The government also plans to build a network of rural roads linking up the hinterland, at a cost of Rs 25 billion.

Another Rs 10 billion has been earmarked for state highways, he added.

The government will also extend liberal help to the states for irrigation projects, he said.

This bout of high-dose public spending, apart from creating fresh capital assets, will increase spending power and create new jobs, Sinha said.

Industrial growth in 2000-01 was 4.9 per cent as compared to over 8 per cent in 1999-2000. A worried central government consequently decided to put this 'spend your way out of the morass' plan into action.

The concept of massive spending as a way out of depression, or its less rigorous form recession, was first propounded by Lord J M Keynes. Faced with the great depression of 1930s in the west, Keynes advocated a massive public works programme, which eventually was turned into the now famous 'new deal' plan which built a chain of dams, roadways and power projects in the US.

Sinha said that slow agricultural production had also adversely affected industrial growth.

In an economy of the size of India, poor agricultural growth meant low rural purchasing power which led to slower demand for industrial goods.

Sinha expected better economic performance this year and 7-8 per cent GDP growth in the next three to four years.

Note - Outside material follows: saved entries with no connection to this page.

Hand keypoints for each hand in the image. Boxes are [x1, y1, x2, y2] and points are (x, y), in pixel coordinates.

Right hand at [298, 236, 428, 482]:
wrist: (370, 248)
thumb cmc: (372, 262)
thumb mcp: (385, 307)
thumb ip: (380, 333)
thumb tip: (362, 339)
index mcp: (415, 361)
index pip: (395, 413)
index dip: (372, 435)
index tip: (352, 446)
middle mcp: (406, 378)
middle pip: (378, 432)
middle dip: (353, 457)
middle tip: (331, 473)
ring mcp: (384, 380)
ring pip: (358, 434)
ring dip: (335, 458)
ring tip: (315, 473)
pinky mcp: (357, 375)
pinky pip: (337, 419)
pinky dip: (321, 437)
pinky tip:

Part of this would accrue from the large government spending.

The spending will create externalities and pep up private sector activity in these and allied areas.

Sinha said that the people are currently not spending money which was leading to a demand shortage.

Satisfied by an 'extremely fruitful meeting' he had with the captains of industry representing the automobile, cement and construction sectors, Sinha said he planned broadening the consultations and would soon invite representatives from other industrial fields.

The finance minister said that while there would be no further tax sops, his ministry would go into specific difficulties the industrialists highlighted.

He said the suggestions given by the industry were being examined and whatever changes possible would be incorporated.

On making available cheaper consumer finance, Sinha told the industry that the government could do little as interest rates were deregulated. They should, therefore, work with individual banks to ensure how cheaper finance could be made available to consumers.

Sinha said that he had expressed this opinion to S S Kohli, chairman of Indian Banks Association and the CMD of Punjab National Bank, who was part of the delegation related to construction industry.

There was some plain speaking, too. Sinha chided car manufacturers that they had not passed on excise sops given in his budget to the consumers.

He blamed the cement manufacturers for increasing prices when production was falling. There are allegations that a cement cartel is preventing the prices from going down.

The captains of industry reversed the apple cart and told the finance minister the way out of the recession was massive government spending, tax sops and cheaper finance.